*** Opening of The input ***

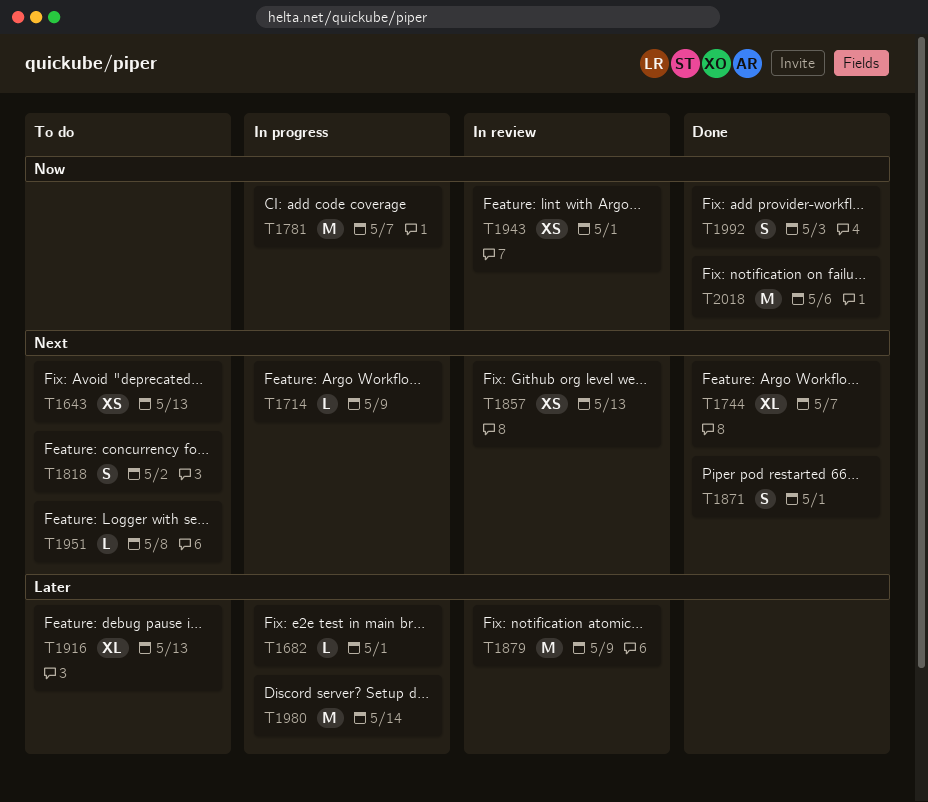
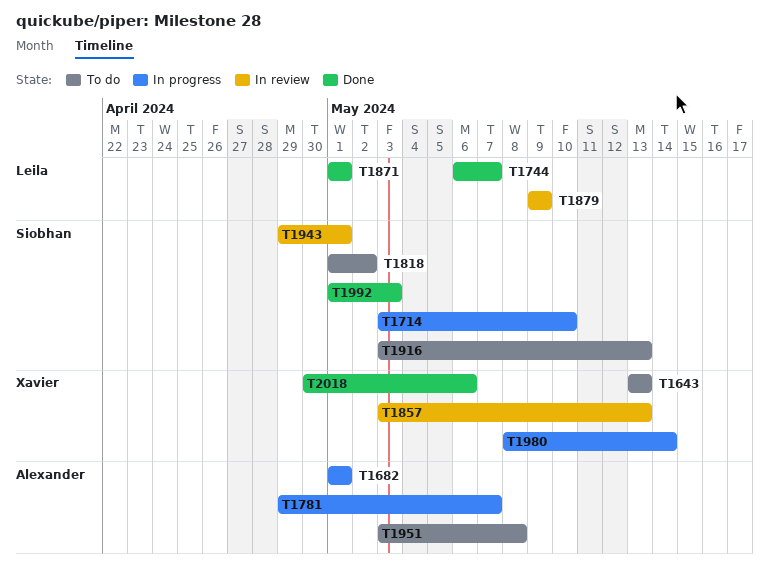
T1714, due: May 9 -> May 10

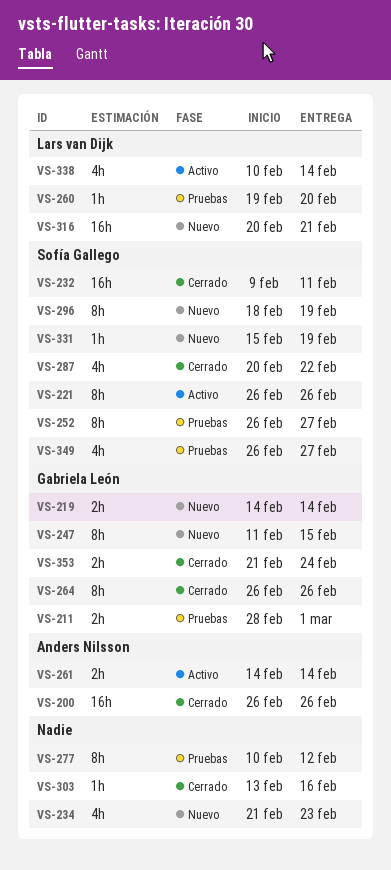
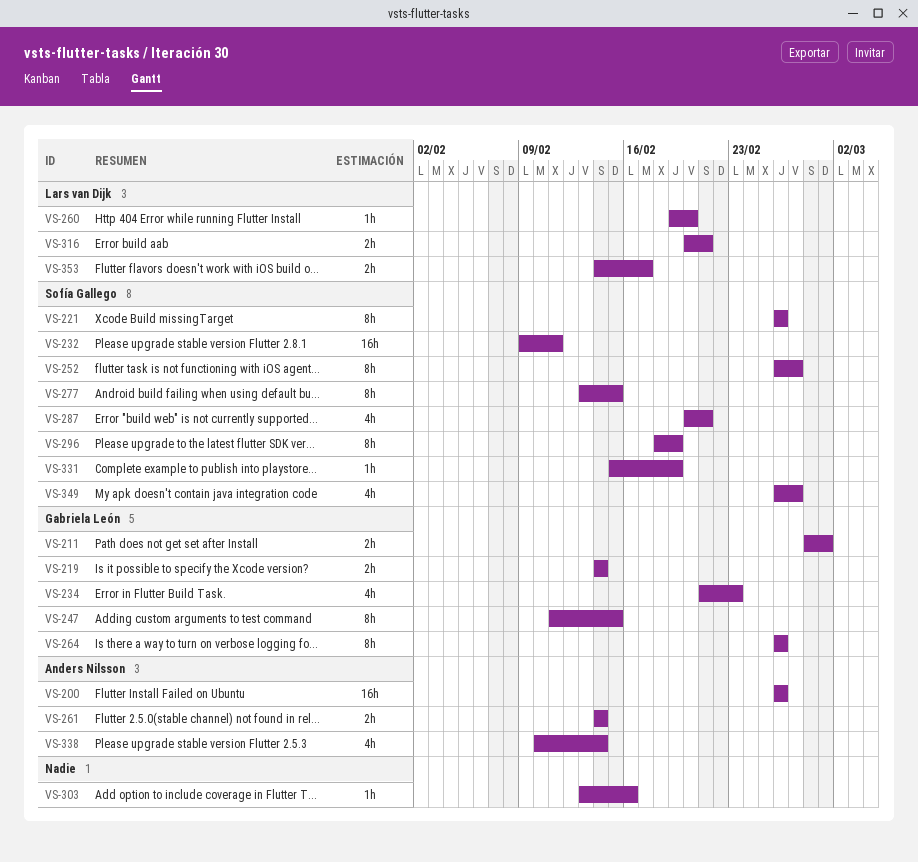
VS-234, owner: none -> Gabriela León
VS-277, owner: none -> Sofía Gallego
VS-277, start: Feb 10 -> Feb 13
VS-277, due: Feb 12 -> Feb 15
VS-287, due: Feb 22 -> Feb 21
VS-316, estimate: 16h -> 2h
VS-338, owner: Lars van Dijk -> Anders Nilsson
VS-353, owner: Gabriela León -> Lars van Dijk
VS-353, start: Feb 21 -> Feb 14
VS-353, due: Feb 24 -> Feb 17

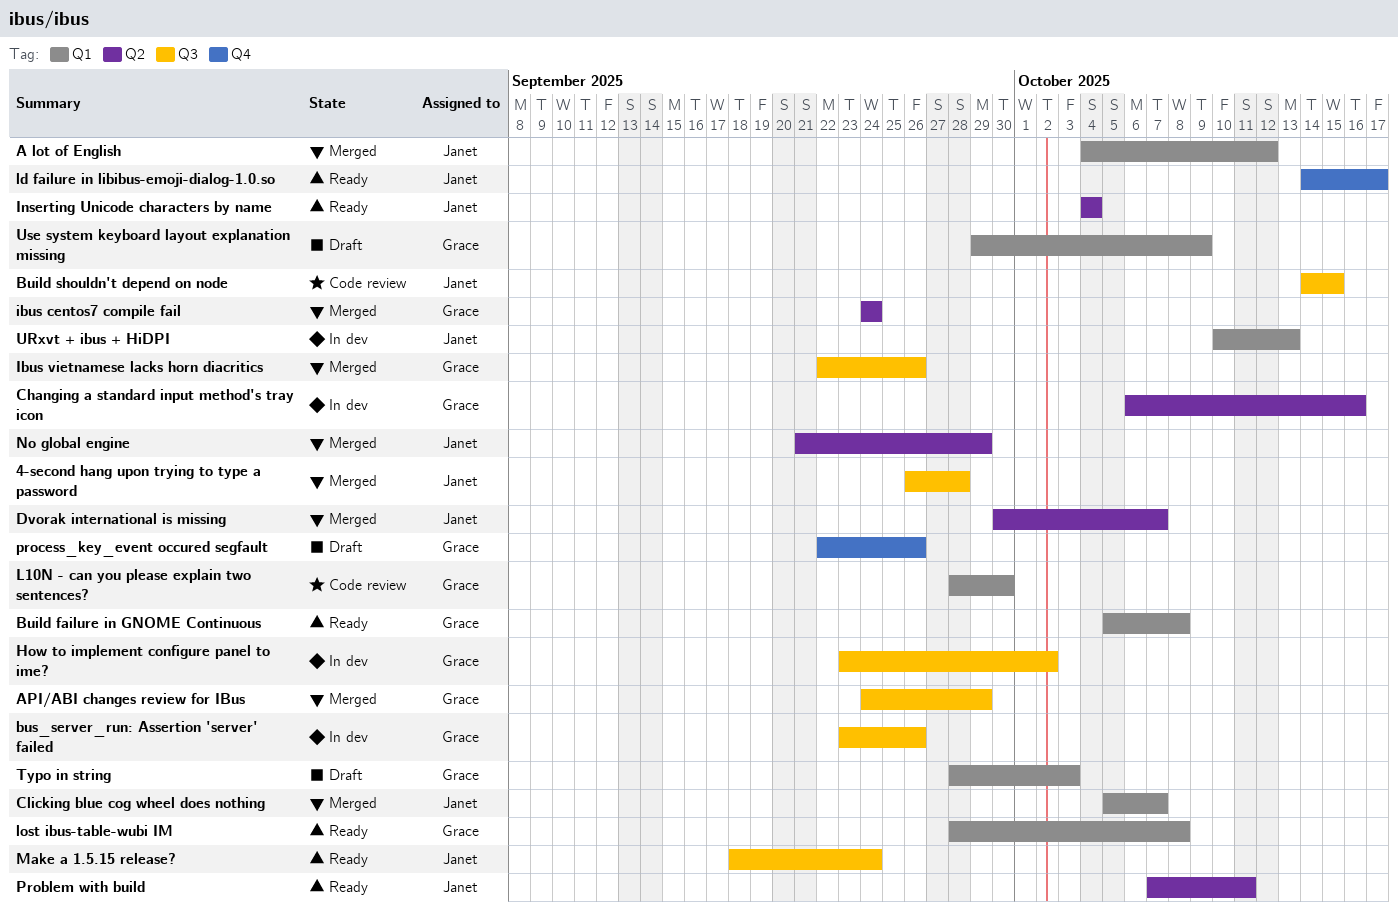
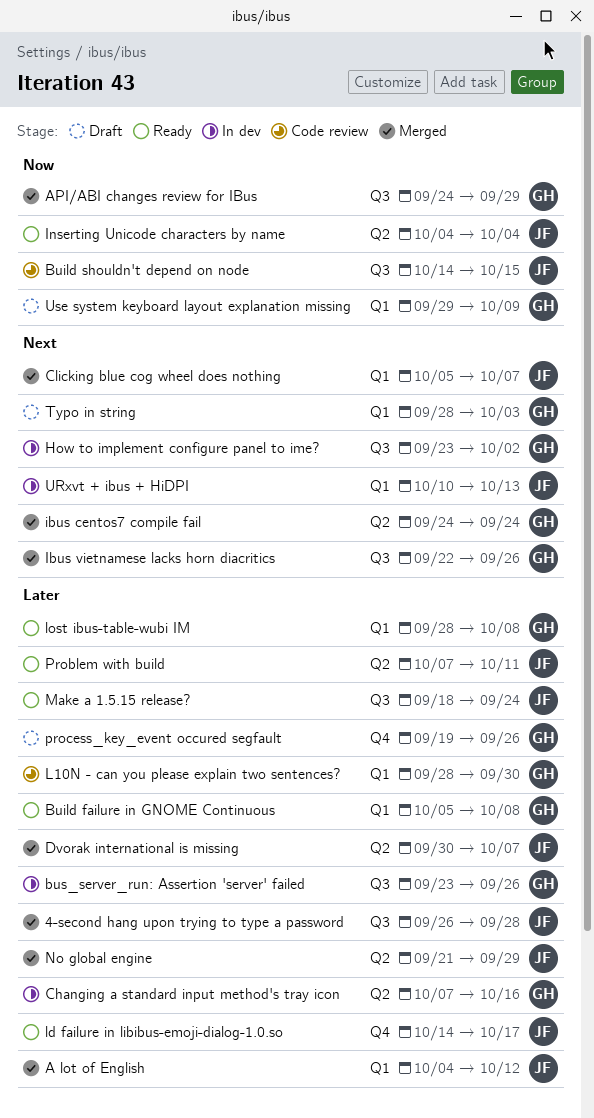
Changing a standard input method's tray icon, start: Oct 6 -> Oct 7
process_key_event occured segfault, start: Sep 22 -> Sep 19

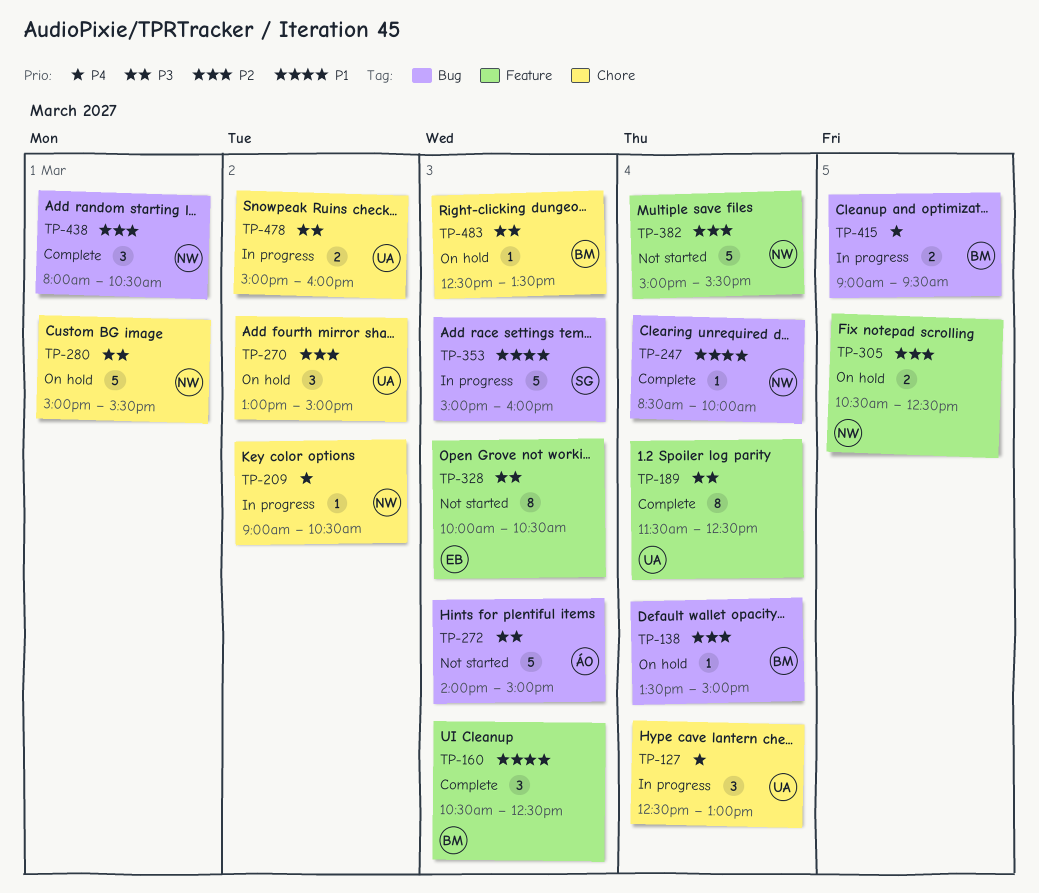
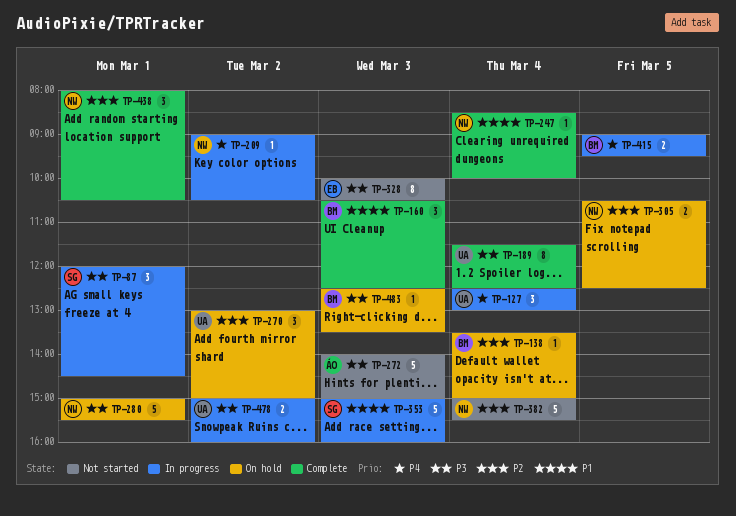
TP-87: none -> present

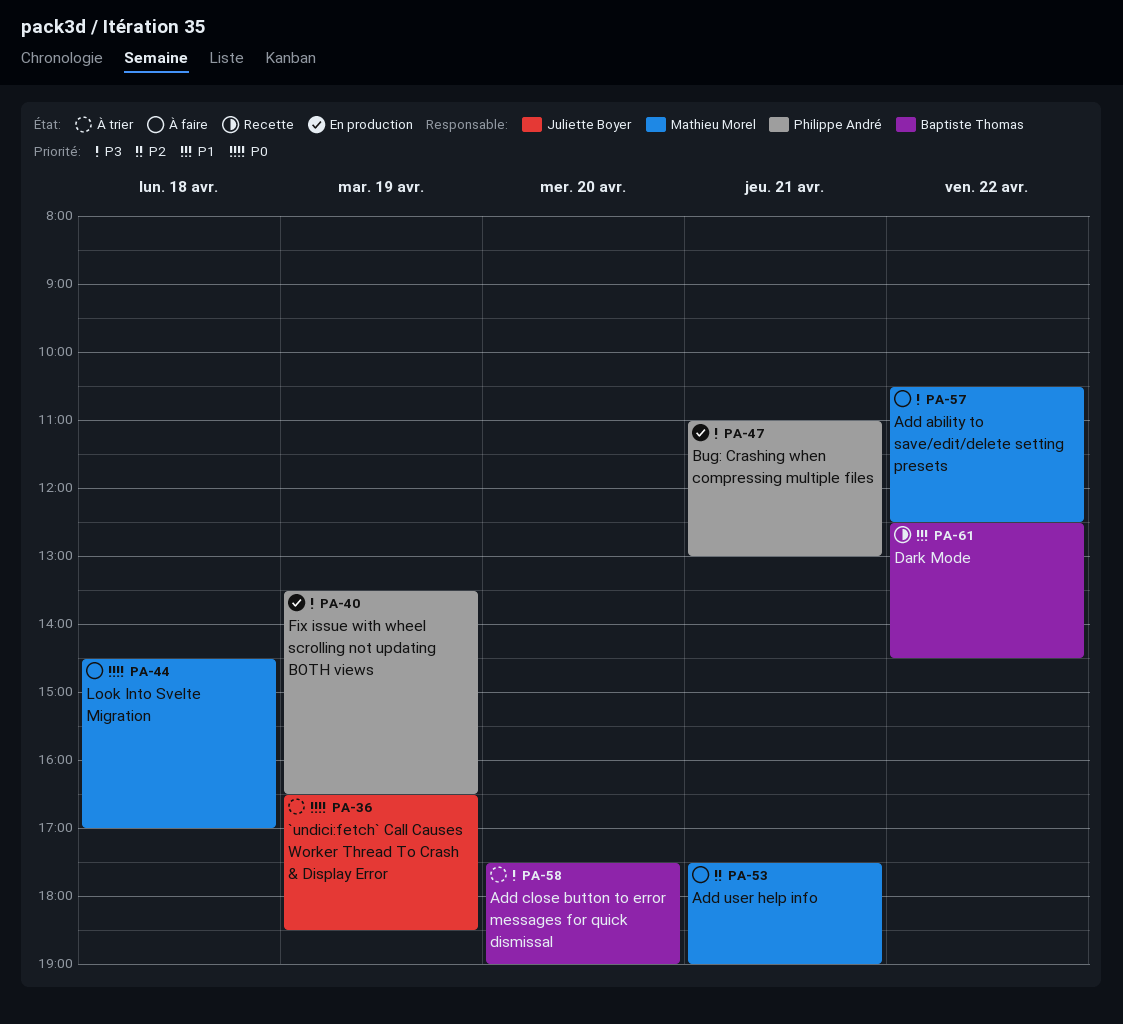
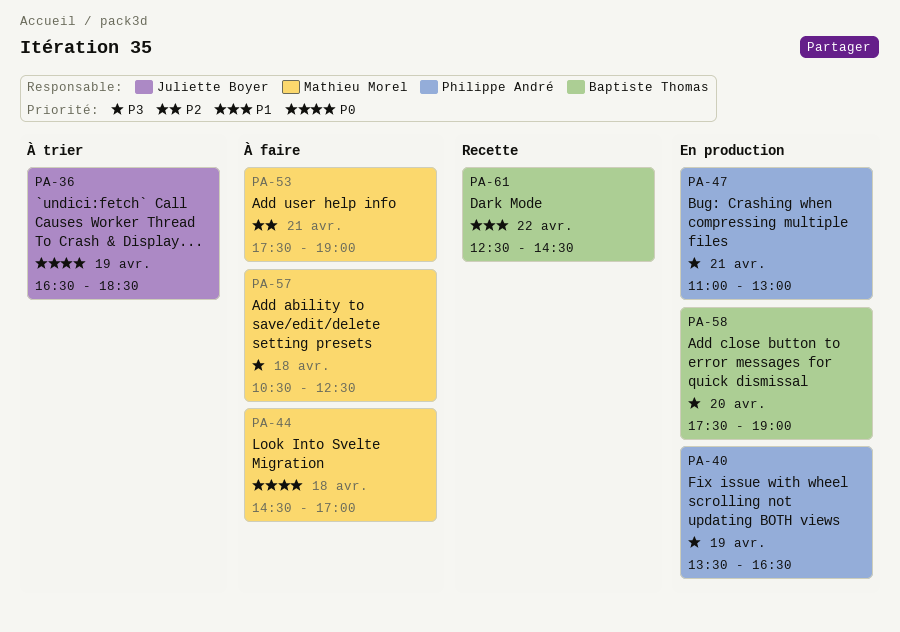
PA-57, day: Apr 22 -> Apr 18
PA-58, status: À trier -> En production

*** Close of The input ***

• _What you should do_
Set the listing down exactly, without its pictures.

• _Answer to the exercise_
T1714, due: May 9 -> May 10

VS-234, owner: none -> Gabriela León
VS-277, owner: none -> Sofía Gallego
VS-277, start: Feb 10 -> Feb 13
VS-277, due: Feb 12 -> Feb 15
VS-287, due: Feb 22 -> Feb 21
VS-316, estimate: 16h -> 2h
VS-338, owner: Lars van Dijk -> Anders Nilsson
VS-353, owner: Gabriela León -> Lars van Dijk
VS-353, start: Feb 21 -> Feb 14
VS-353, due: Feb 24 -> Feb 17

Changing a standard input method's tray icon, start: Oct 6 -> Oct 7
process_key_event occured segfault, start: Sep 22 -> Sep 19

TP-87: none -> present

PA-57, day: Apr 22 -> Apr 18
PA-58, status: À trier -> En production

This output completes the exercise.